Problem ▸ The listing below holds a line with "[Photo: panel discussion" and a line with "On Tuesday, May". Reproduce those two lines exactly, plus everything between them.

Source data ▸
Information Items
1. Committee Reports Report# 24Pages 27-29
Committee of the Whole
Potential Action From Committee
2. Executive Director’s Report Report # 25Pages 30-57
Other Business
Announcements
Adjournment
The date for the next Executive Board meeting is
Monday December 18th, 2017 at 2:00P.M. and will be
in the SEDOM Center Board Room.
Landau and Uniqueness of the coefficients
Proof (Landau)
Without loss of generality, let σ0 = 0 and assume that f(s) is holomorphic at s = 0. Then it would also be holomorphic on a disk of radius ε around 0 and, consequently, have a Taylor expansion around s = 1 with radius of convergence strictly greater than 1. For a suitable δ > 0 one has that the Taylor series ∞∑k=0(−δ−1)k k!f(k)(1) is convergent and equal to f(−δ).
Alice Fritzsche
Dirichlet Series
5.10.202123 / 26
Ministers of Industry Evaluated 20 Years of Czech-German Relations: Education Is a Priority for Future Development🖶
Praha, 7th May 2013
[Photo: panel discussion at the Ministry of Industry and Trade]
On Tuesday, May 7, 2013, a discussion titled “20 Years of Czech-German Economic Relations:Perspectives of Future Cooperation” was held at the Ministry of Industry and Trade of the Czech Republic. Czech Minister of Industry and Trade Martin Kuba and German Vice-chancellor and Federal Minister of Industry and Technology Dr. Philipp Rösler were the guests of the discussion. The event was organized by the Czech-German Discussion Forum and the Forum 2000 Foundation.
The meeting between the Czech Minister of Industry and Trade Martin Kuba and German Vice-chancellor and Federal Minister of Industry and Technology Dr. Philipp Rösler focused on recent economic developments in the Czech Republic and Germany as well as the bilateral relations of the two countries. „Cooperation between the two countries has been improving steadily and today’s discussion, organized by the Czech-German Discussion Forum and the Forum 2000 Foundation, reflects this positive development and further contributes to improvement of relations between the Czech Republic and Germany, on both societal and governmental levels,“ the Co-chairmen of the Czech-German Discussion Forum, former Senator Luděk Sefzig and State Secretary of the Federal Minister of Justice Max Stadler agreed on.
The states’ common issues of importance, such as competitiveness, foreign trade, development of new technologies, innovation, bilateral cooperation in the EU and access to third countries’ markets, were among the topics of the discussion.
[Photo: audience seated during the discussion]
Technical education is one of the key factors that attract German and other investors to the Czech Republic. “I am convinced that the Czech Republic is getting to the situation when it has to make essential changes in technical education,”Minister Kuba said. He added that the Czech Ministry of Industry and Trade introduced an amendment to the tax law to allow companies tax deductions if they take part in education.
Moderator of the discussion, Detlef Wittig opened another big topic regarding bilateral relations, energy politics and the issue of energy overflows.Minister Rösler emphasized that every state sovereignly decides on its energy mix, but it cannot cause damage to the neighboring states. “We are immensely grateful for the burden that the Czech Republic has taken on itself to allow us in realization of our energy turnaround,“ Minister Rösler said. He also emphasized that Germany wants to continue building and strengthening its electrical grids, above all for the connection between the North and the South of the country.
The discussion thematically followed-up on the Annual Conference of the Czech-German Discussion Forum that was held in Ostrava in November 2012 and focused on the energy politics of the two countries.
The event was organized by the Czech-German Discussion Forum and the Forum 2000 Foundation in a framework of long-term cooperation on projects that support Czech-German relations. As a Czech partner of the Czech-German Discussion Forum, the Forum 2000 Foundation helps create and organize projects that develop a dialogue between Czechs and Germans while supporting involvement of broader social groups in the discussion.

Completed task ▸
[Photo: panel discussion at the Ministry of Industry and Trade]
On Tuesday, May 7, 2013, a discussion titled “20 Years of Czech-German Economic Relations:Perspectives of Future Cooperation” was held at the Ministry of Industry and Trade of the Czech Republic. Czech Minister of Industry and Trade Martin Kuba and German Vice-chancellor and Federal Minister of Industry and Technology Dr. Philipp Rösler were the guests of the discussion. The event was organized by the Czech-German Discussion Forum and the Forum 2000 Foundation.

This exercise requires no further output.